STUDY TEXT
╭──
# What features and brand do you recommend in Laptop PC for install FreeBSD desktop



## teo (Jan 30, 2015)

Hi community!

Example of Laptop PC:

Dell Precision M3800, Intel Core i7-4712HQ, 8-12-16 GB of RAM, up to 1TB HDD or SDD drive and all the connectivity you could imagine: HDMI, USB 2.0/3.0, Thunderbolt 2.0/mini DisplayPort, Display multitouch, you choose between Full HD (1920×1080) or 4K (3840×2160).

K1100M professional INTEL or NVIDIA Quadro graphics card with 2GB of GDDR5 dedicated memory.


----------



## free-and-bsd (Feb 2, 2015)

Does this post mean to say that all this amazing stuff works perfectly under FreeBSD, or is this a question?


----------



## teo (Mar 15, 2015)

free-and-bsd said:


> Does this post mean to say that all this amazing stuff works perfectly under FreeBSD, or is this a question?


Or is this a question.


----------



## ANOKNUSA (Mar 15, 2015)
╰──
Saved data entries
╭──
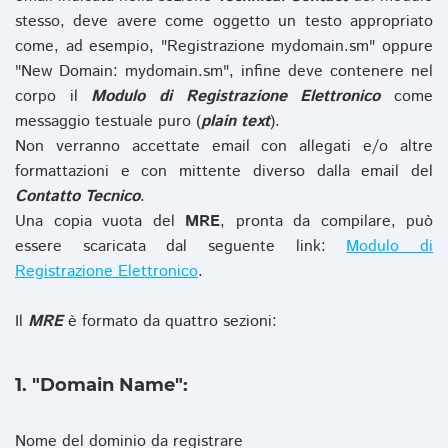
stesso, deve avere come oggetto un testo appropriato
come, ad esempio, "Registrazione mydomain.sm" oppure
"New Domain: mydomain.sm", infine deve contenere nel
corpo il
Modulo di Registrazione Elettronico
come
messaggio testuale puro (
plain text
).
Non verranno accettate email con allegati e/o altre
formattazioni e con mittente diverso dalla email del
Contatto Tecnico
.
Una copia vuota del
MRE
, pronta da compilare, può
essere scaricata dal seguente link:
Modulo di
Registrazione Elettronico
.
Il
MRE
è formato da quattro sezioni:
1. "Domain Name":
Nome del dominio da registrare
╰──
INSTRUCTION 1
Determine how many lines in the rows above contain the string "Registrazione", treating uppercase and lowercase as different. Give only the number.
INSTRUCTION 2
Extend the forum thread on choosing a laptop for a FreeBSD desktop, starting right after its final line.

TASK RESULT 1
3

TASK RESULT 2
I'll skip right over the FreeBSD-related concerns and just go straight to recommending _against_ buying this machine, simply because the website bills it as "The world's thinnest and lightest 15" workstation." It's a very slim machine. However, into that small package are crammed an intel i7 CPU and a discreet Nvidia GPU. That's a lot of power, which means a lot of heat. The touchscreen also will likely only work in Windows, and is a UI paradigm that just doesn't belong on a 15" laptop anyway.

The desire to follow the "ultra slim" trend---and jump on the touchscreen bandwagon while they're at it---led Dell to make two very poor design choices. Unless the bottom of that thing is a wide-open grate with a fan attached to it, it's going to be a hot, loud and short-lived investment of $1700 USD. The small size and touchscreen undoubtedly account for much of the high price as well, and at the same time will be the cause of the greatest problems. Not worth it.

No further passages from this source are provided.